=== DATA SHOWN ===

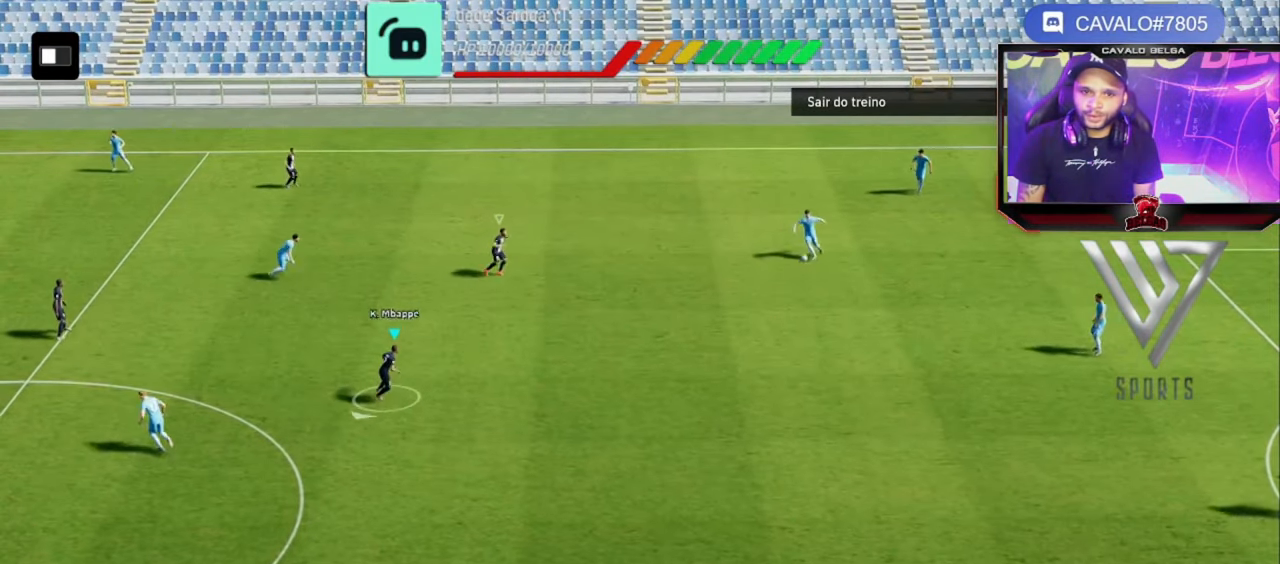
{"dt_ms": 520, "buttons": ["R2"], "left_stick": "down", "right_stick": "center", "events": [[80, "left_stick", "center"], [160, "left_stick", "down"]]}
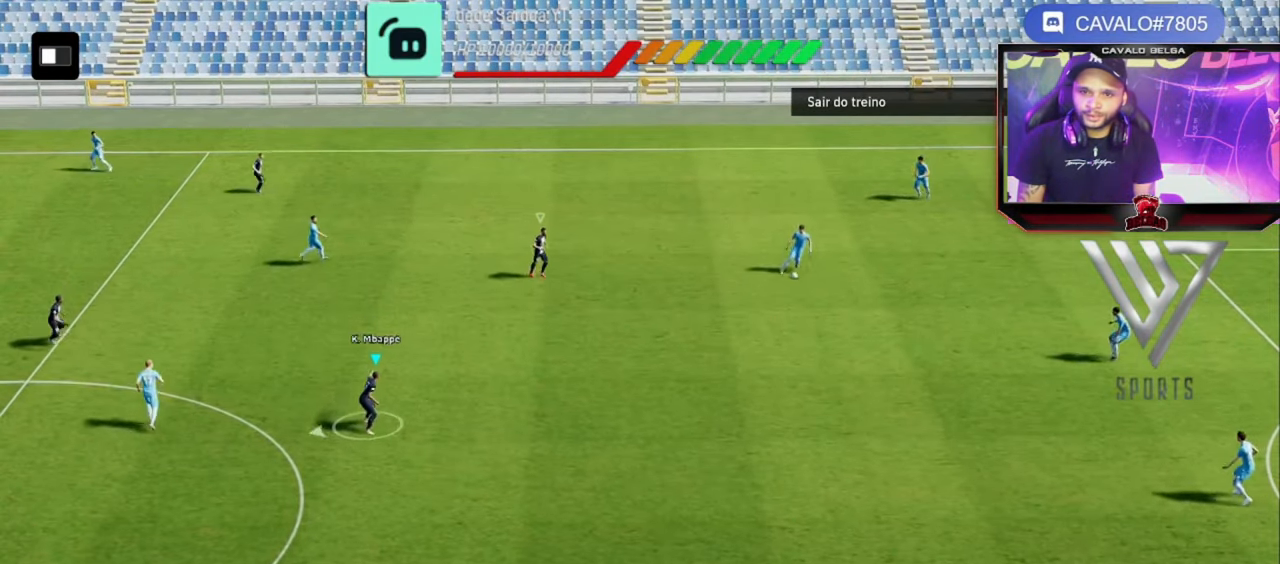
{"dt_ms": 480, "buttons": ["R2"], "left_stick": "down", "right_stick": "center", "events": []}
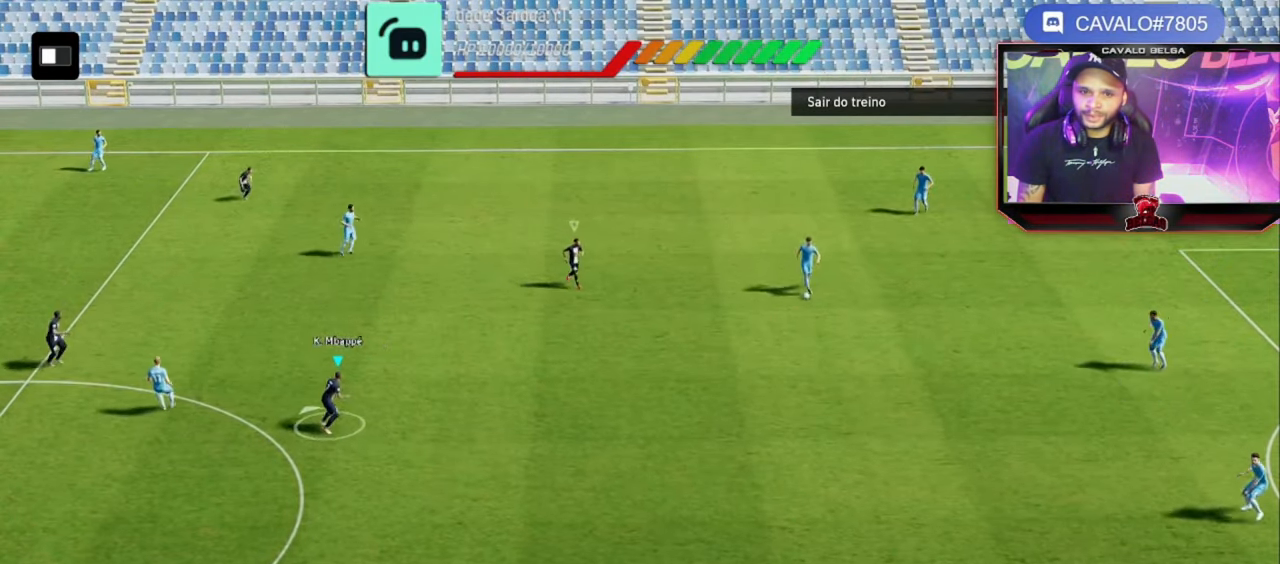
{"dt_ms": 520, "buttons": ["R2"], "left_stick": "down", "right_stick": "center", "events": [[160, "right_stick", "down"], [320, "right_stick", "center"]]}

===

## WORK REQUEST
Retype the lines above exactly, no pictures.

## ANSWER BELOW
{"dt_ms": 520, "buttons": ["R2"], "left_stick": "down", "right_stick": "center", "events": [[80, "left_stick", "center"], [160, "left_stick", "down"]]}
{"dt_ms": 480, "buttons": ["R2"], "left_stick": "down", "right_stick": "center", "events": []}
{"dt_ms": 520, "buttons": ["R2"], "left_stick": "down", "right_stick": "center", "events": [[160, "right_stick", "down"], [320, "right_stick", "center"]]}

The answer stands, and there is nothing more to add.